While rejecting the program format that was commonplace in his childhood – “the kind that had a large work on the second half and two shorter works on the first half” – he also disdains programs that are too didactic – “the audience is there to get an experience that has to do with performance, not the classroom”- or that are strung together for extra-musical reasons. More typical of his ideas are the seven concerts he gave in Munich, pairing Beethoven symphonies with the music of Arnold Schonberg.
“It changed the way the orchestra played the Beethoven,” he said, “and the way the audiences heard the Beethoven. This was exciting beyond belief. It occurred to me spontaneously one day when I was struck by similarities between pieces by both composers. I have now scheduled this for Boston in two seasons.” Presumably, the match up of contemporary music and Johannes Brahms on the Carnegie bill will provide similar insights.
Schonberg and those composers who followed in his footsteps have been an ongoing focus of Mr. Levine’s efforts. “I’m not one of these people who thinks that the Schonberg development is out of the mainstream,” he told me. “Lenny [Bernstein] would have disagreed with me. He felt that emotion comes from the harmonic implications of the diatonic scale. But if you look back, you can always find music that has all kinds of complexities and difficulties, and that was resisted at the time. People had trouble with Beethoven and with Brahms. We chuckle at this now, but if we listen to Beethoven’s Grosse Fugue, even today, we can hear things that never arose again until Schonberg.”
And Mr. Levine believes that Schonberg is one of those troubling composers whose influence, despite fickle tastes, continues to last. “What happens after a while is that the more easily digested material doesn’t remain compelling, while some of the more challenging composers are absorbed into the work of those who come later. I don’t think there has been great music since Schonberg that was not influenced by him in some way.”
As programmer-conductor Mr. Levine’s job is to allow the audience to hear these connections. “There is no doubt that continuous exposure to the difficult pieces gives audiences familiarity with them, and a way in,” he continues. “But you can’t accomplish that by force-feeding. There has to be passion and commitment on the part of the musicians, it’s the only way the audience will be served.”
Mr. Levine’s new appointment at the Boston Symphony will not, in his view, be a distraction. “Over the years, I had the thought, ‘I wonder if it will ever happen that my path will cross with a major American orchestra?’ And the offer from Boston came at a good time. I felt a strong rapport with the musicians when I’ve guest conducted. And when they approached me and learned I still had two years on my contract with the Munich Philharmonic, they were willing to wait. They wanted me, and I wanted them.

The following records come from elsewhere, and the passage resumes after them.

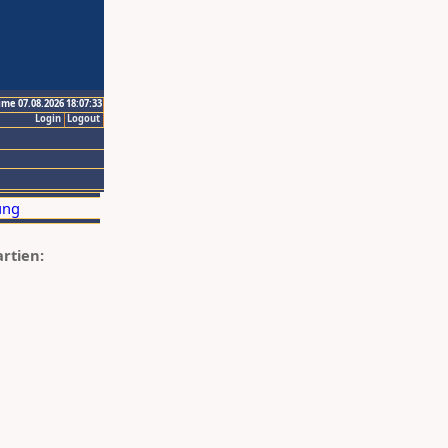
ime 07.08.2026 18:07:33
Login
Logout
artien:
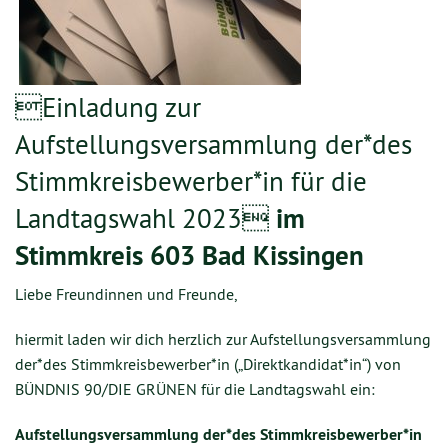
Einladung zur
Aufstellungsversammlung der*des
Stimmkreisbewerber*in für die
Landtagswahl 2023
im
Stimmkreis
603 Bad Kissingen
Liebe Freundinnen und Freunde,
hiermit laden wir dich herzlich zur Aufstellungsversammlung
der*des Stimmkreisbewerber*in („Direktkandidat*in“) von
BÜNDNIS 90/DIE GRÜNEN für die Landtagswahl ein:
Aufstellungsversammlung der*des Stimmkreisbewerber*in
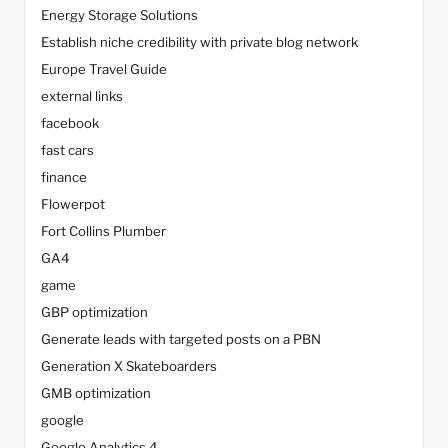
Energy Storage Solutions
Establish niche credibility with private blog network
Europe Travel Guide
external links
facebook
fast cars
finance
Flowerpot
Fort Collins Plumber
GA4
game
GBP optimization
Generate leads with targeted posts on a PBN
Generation X Skateboarders
GMB optimization
google
Google Analytics 4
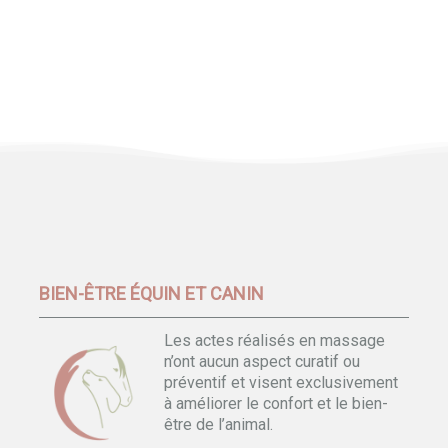
BIEN-ÊTRE ÉQUIN ET CANIN
Les actes réalisés en massage
n’ont aucun aspect curatif ou
préventif et visent exclusivement
à améliorer le confort et le bien-
être de l’animal.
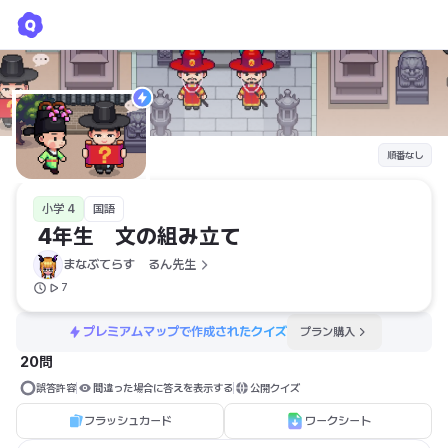
4年生 文の組み立て
まなぶてらす　るん先生
順番なし
小学 4
国語
 4年生　文の組み立て　
まなぶてらす　るん先生
7
プレミアムマップで作成されたクイズ
プラン購入
20問
誤答許容
間違った場合に答えを表示する
公開クイズ
フラッシュカード
ワークシート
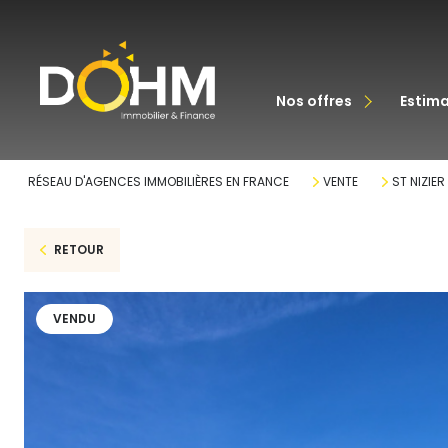
acheter
nos offres
estim
louer
RÉSEAU D'AGENCES IMMOBILIÈRES EN FRANCE
VENTE
ST NIZIE
RETOUR
VENDU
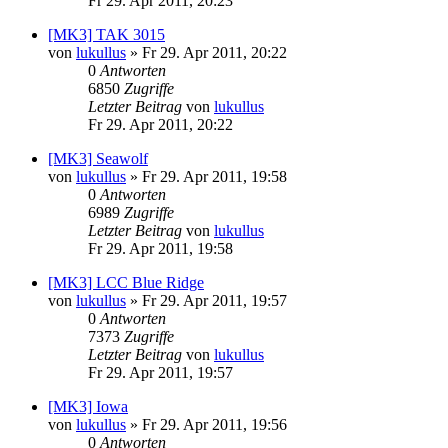
Fr 29. Apr 2011, 20:23
[MK3] TAK 3015
von
lukullus
»
Fr 29. Apr 2011, 20:22
0
Antworten
6850
Zugriffe
Letzter Beitrag
von
lukullus
Fr 29. Apr 2011, 20:22
[MK3] Seawolf
von
lukullus
»
Fr 29. Apr 2011, 19:58
0
Antworten
6989
Zugriffe
Letzter Beitrag
von
lukullus
Fr 29. Apr 2011, 19:58
[MK3] LCC Blue Ridge
von
lukullus
»
Fr 29. Apr 2011, 19:57
0
Antworten
7373
Zugriffe
Letzter Beitrag
von
lukullus
Fr 29. Apr 2011, 19:57
[MK3] Iowa
von
lukullus
»
Fr 29. Apr 2011, 19:56
0
Antworten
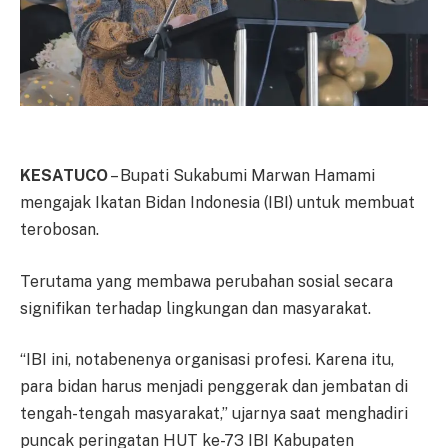
KESATUCO
– Bupati Sukabumi Marwan Hamami
mengajak Ikatan Bidan Indonesia (IBI) untuk membuat
terobosan.
Terutama yang membawa perubahan sosial secara
signifikan terhadap lingkungan dan masyarakat.
“IBI ini, notabenenya organisasi profesi. Karena itu,
para bidan harus menjadi penggerak dan jembatan di
tengah-tengah masyarakat,” ujarnya saat menghadiri
puncak peringatan HUT ke-73 IBI Kabupaten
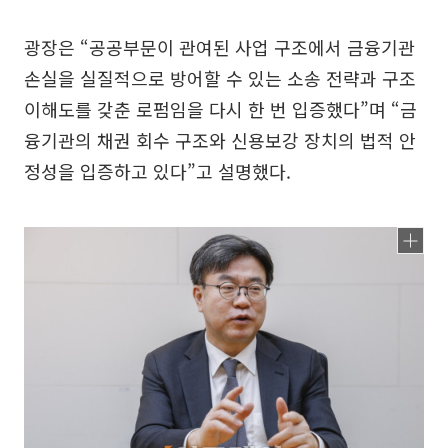
광장은 “공공부문이 관여된 사업 구조에서 금융기관
손실을 실질적으로 방어할 수 있는 소송 전략과 구조
이해도를 갖춘 로펌임을 다시 한 번 입증했다”며 “금
융기관의 채권 회수 구조와 신용보강 장치의 법적 안
정성을 입증하고 있다”고 설명했다.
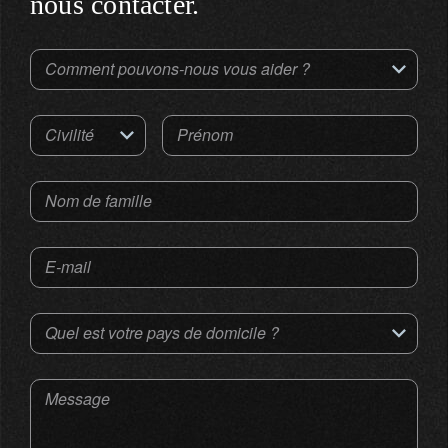
nous contacter.
Comment pouvons-nous vous aider ?
Civilité
Prénom
Nom de famille
E-mail
Quel est votre pays de domicile ?
Message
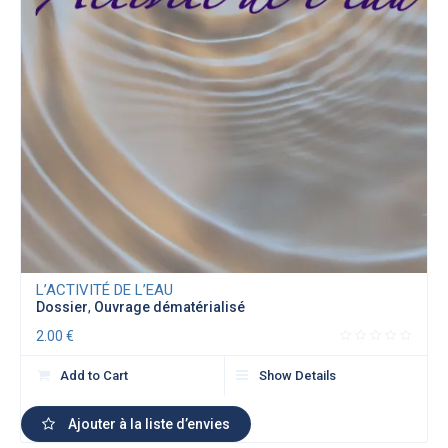
L’ACTIVITÉ DE L’EAU
Dossier
,
Ouvrage dématérialisé
2.00
€
Add to Cart
Show Details
Ajouter à la liste d’envies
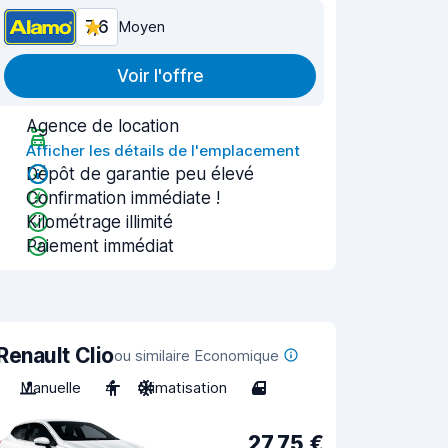
7,6
Moyen
Voir l'offre
Agence de location
Afficher les détails de l'emplacement
Dépôt de garantie peu élevé
Confirmation immédiate !
Kilométrage illimité
Paiement immédiat
Renault Clio
ou similaire Economique
Manuelle
4
Climatisation
4
27,75 €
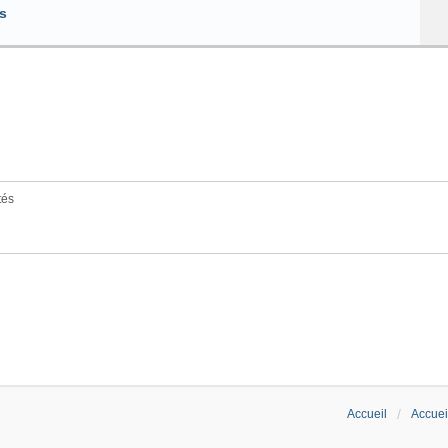
s
tés
Accueil
Accuei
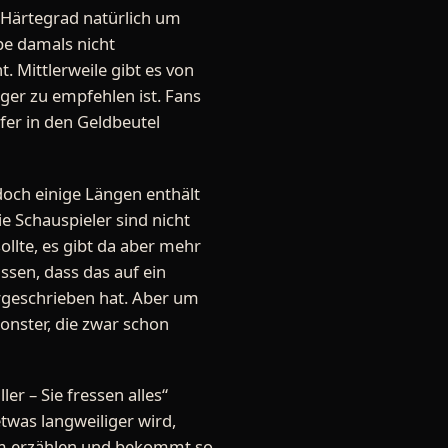
 Härtegrad natürlich um
ape damals nicht
 Mittlerweile gibt es von
ger zu empfehlen ist. Fans
fer in den Geldbeutel
r doch einige Längen enthält
e Schauspieler sind nicht
llte, es gibt da aber mehr
ssen, dass das auf ein
rgeschrieben hat. Aber um
onster, die zwar schon
er – Sie fressen alles“
etwas langweiliger wird,
em erzählen und bekommt so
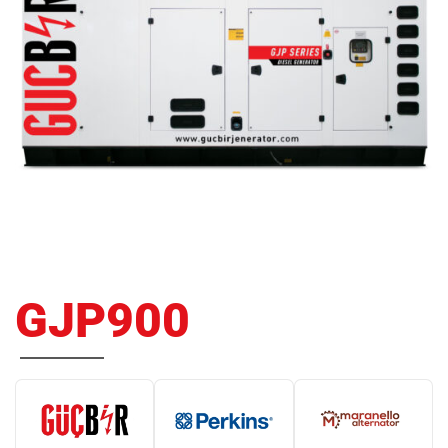
GJP900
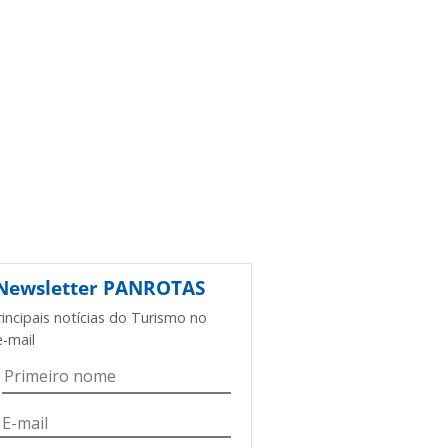
Newsletter
PANROTAS
rincipais notícias do Turismo no
e-mail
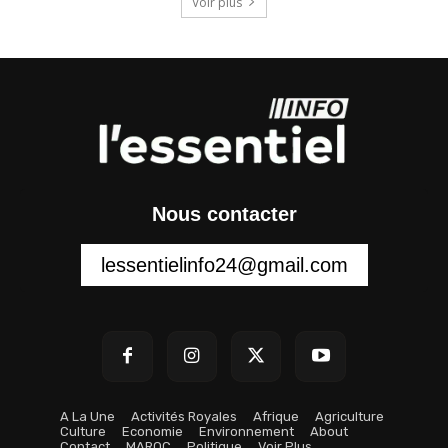
Voir plus
Nous contacter
lessentielinfo24@gmail.com
A La Une
Activités Royales
Afrique
Agriculture
Culture
Economie
Environnement
About
Contact
MAROC
Politique
Voir Plus…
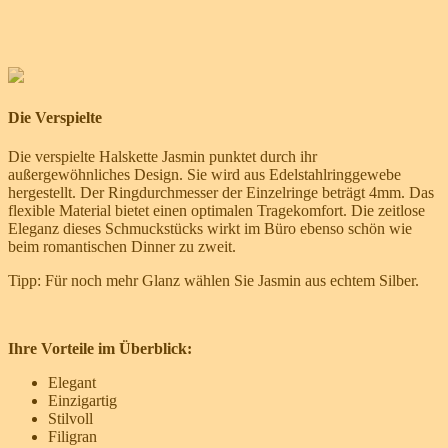
Die Verspielte
Die verspielte Halskette Jasmin punktet durch ihr
außergewöhnliches Design. Sie wird aus Edelstahlringgewebe
hergestellt. Der Ringdurchmesser der Einzelringe beträgt 4mm. Das
flexible Material bietet einen optimalen Tragekomfort. Die zeitlose
Eleganz dieses Schmuckstücks wirkt im Büro ebenso schön wie
beim romantischen Dinner zu zweit.
Tipp: Für noch mehr Glanz wählen Sie Jasmin aus echtem Silber.
Ihre Vorteile im Überblick:
Elegant
Einzigartig
Stilvoll
Filigran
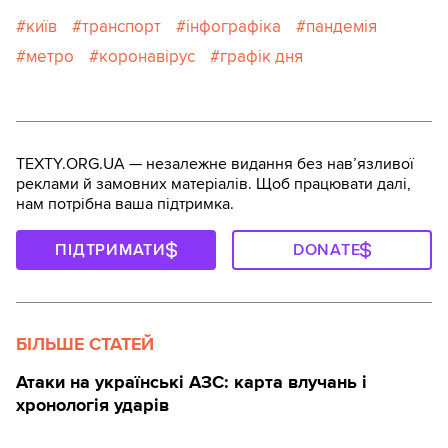
київ
транспорт
інфографіка
пандемія
метро
коронавірус
графік дня
TEXTY.ORG.UA — незалежне видання без навʼязливої
реклами й замовних матеріалів. Щоб працювати далі,
нам потрібна ваша підтримка.
ПІДТРИМАТИ
DONATE
БІЛЬШЕ СТАТЕЙ
Атаки на українські АЗС: карта влучань і
хронологія ударів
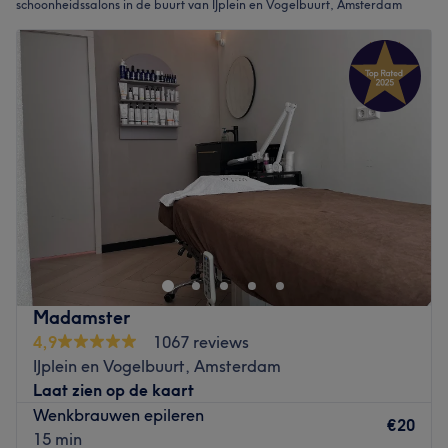
schoonheidssalons in de buurt van IJplein en Vogelbuurt, Amsterdam
Madamster
4,9
1067 reviews
IJplein en Vogelbuurt, Amsterdam
Laat zien op de kaart
Wenkbrauwen epileren
€20
15 min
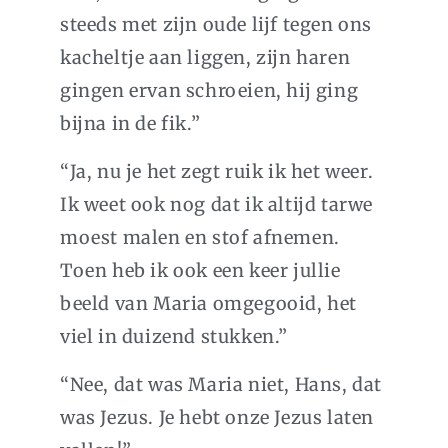
steeds met zijn oude lijf tegen ons
kacheltje aan liggen, zijn haren
gingen ervan schroeien, hij ging
bijna in de fik.”
“Ja, nu je het zegt ruik ik het weer.
Ik weet ook nog dat ik altijd tarwe
moest malen en stof afnemen.
Toen heb ik ook een keer jullie
beeld van Maria omgegooid, het
viel in duizend stukken.”
“Nee, dat was Maria niet, Hans, dat
was Jezus. Je hebt onze Jezus laten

“We started at a surprisingly high level right away, and this season has been wonderful. At the same time, I’ve been working in tandem with the Met Orchestra, and it all fits perfectly. One is primarily a symphonic orchestra, and the other an opera orchestra. And now, instead of having continuous jetlag during the summers, spending so much time at European festivals like Salzburg and Bayreuth, I can focus on two places that are relatively close.”
As to rumors of health concerns, Maestro Levine can report, “I feel fine.” The benefits are all ours. Happily, he shows no signs of slowing down.